• [Supplied passage]
*** Begin section ***

The Supreme Court granted review in both cases, thus enabling it to address the scope of both the First Amendment’s guarantee of religious freedom and the extent of such freedom under RFRA, a federal statute passed by Congress to protect the exercise of religion more after the Court held that the Free Exercise Clause was not violated by neutral laws of general applicability, which here the government argues the Affordable Care Act’s coverage mandate is.  Although there is scant Supreme Court precedent for attributing religious exemption rights to secular, for-profit corporations, how this Court as constituted by the current Justices will likely rule is far from clear.  We may have to await oral arguments, probably in March, to get a better sense of how the Justices view this is

Thursday, November 7, 2013

European Court Rules Civil Unions Cannot Exclude Same-Sex Couples

“We're still strivin' for the sky, no taste for humble pie”


In Case of Vallianatos and Others v. Greece, the European Court of Human Rights ruled by a vote of 16-to-1 on November 7, 2013, that Greece violated same-sex couples’ right to equality taken in conjunction with their right to respect for private and family life by excluding same-sex couples from the civil unions Greece adopted in 2008 for “de facto partnerships” of different-sex couples.  Each of the plaintiff couples was awarded 5000 Euros compensation for the non-monetary harms they suffered from the discriminatory exclusion.

*** End section ***

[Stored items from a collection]
*** Begin section ***

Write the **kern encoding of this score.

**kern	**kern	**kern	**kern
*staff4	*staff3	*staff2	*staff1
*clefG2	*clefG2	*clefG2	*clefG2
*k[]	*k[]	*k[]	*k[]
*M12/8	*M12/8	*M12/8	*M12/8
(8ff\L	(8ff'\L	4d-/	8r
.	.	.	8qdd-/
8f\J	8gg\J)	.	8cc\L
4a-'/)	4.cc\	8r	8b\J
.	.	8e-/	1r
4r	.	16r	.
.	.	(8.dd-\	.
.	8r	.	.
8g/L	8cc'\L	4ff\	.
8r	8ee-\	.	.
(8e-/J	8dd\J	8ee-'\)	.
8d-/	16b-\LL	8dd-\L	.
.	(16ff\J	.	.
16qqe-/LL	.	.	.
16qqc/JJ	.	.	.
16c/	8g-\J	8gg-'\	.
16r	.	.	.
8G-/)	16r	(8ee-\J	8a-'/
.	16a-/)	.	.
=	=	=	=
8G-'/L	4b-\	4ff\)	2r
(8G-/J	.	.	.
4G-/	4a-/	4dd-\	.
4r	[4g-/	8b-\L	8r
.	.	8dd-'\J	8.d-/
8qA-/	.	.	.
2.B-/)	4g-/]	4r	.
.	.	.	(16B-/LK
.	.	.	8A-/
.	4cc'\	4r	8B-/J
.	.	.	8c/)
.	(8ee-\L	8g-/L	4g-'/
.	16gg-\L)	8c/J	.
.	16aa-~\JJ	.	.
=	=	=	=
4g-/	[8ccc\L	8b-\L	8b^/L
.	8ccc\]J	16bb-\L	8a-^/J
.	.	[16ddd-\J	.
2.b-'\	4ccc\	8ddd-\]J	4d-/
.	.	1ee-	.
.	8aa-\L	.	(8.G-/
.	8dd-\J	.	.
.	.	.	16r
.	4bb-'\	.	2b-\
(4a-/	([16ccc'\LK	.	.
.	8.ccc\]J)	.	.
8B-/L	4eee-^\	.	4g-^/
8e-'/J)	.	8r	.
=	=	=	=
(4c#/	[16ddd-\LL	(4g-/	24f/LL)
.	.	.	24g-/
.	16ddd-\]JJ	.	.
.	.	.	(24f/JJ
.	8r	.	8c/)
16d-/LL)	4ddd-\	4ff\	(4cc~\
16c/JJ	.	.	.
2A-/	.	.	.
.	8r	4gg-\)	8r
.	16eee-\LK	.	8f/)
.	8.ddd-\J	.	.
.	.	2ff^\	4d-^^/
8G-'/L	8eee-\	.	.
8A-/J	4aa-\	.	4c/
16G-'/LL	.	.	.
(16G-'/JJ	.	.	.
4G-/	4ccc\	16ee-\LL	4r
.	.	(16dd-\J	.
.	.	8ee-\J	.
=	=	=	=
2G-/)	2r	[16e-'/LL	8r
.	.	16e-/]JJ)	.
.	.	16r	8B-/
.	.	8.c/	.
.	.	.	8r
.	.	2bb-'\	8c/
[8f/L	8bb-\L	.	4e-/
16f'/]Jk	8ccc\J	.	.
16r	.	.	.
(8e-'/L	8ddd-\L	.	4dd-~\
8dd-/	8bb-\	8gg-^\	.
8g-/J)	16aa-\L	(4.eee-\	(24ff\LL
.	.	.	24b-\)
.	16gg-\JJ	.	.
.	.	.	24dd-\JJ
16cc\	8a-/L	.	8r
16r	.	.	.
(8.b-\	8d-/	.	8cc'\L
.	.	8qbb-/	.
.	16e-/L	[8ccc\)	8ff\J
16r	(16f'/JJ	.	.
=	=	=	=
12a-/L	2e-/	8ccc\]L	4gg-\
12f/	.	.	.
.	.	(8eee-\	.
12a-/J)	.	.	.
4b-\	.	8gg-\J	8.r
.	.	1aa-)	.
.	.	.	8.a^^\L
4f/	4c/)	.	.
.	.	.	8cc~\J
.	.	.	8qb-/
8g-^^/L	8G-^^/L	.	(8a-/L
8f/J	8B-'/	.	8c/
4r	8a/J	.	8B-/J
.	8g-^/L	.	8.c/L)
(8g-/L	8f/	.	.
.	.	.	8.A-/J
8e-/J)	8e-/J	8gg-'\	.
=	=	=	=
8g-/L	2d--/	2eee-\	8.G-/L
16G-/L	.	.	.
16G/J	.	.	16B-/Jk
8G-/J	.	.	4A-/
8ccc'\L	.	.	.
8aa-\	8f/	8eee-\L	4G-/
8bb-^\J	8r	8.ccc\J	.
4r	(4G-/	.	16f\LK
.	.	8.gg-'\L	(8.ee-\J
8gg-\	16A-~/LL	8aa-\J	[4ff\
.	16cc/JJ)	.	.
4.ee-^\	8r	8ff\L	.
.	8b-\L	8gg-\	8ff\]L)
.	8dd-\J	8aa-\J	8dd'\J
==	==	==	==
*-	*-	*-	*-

*** End section ***

• [Problem set]
**a)** According to the passage on court rulings, why did Congress pass RFRA? Answer in one to three sentences.
**b)** Pick up the passage on court rulings after its final sentence and continue it.

• [Per-task outputs]
**a)** Congress passed RFRA to give the exercise of religion more protection. It did so after the Supreme Court held that neutral laws of general applicability do not violate the Free Exercise Clause.

**b)**
The Greek civil unions law was enacted to provide a more flexible legal framework than marriage for cohabiting couples and the children of those couples who were raising children.  Other than Lithuania, Greece is the only country in the Council of Europe to “provide for a form of registered partnership designed solely for different-sex couples, as an alternative to marriage (which is available only to different-sex couples).”

The Court reaffirmed that same-sex couples “are in a comparable situation to different-sex couples as regards their need for legal recognition and protection of their relationship.”  Yet the civil unions law treats them differently based on their sexual orientation, the Court ruled.  (Thus far U.S. courts have largely recognized that marriage laws limited to different-sex couples embody sexual orientation discrimination, rejecting the shallow argument that they don’t because a gay man could marry a woman and a lesbian could marry a man.)   This sexual orientation discrimination required justification.  Greece chiefly relied on asserted interests in the protection of non-marital children and “strengthening the institutions of marriage and the family in the traditional sense.”  While the Court accepted that protecting “family in the traditional sense” was a legitimate aim, the sexual orientation discrimination in the law meant that the exclusion of same-sex couples from civil unions had to be “necessary” to serve those interests.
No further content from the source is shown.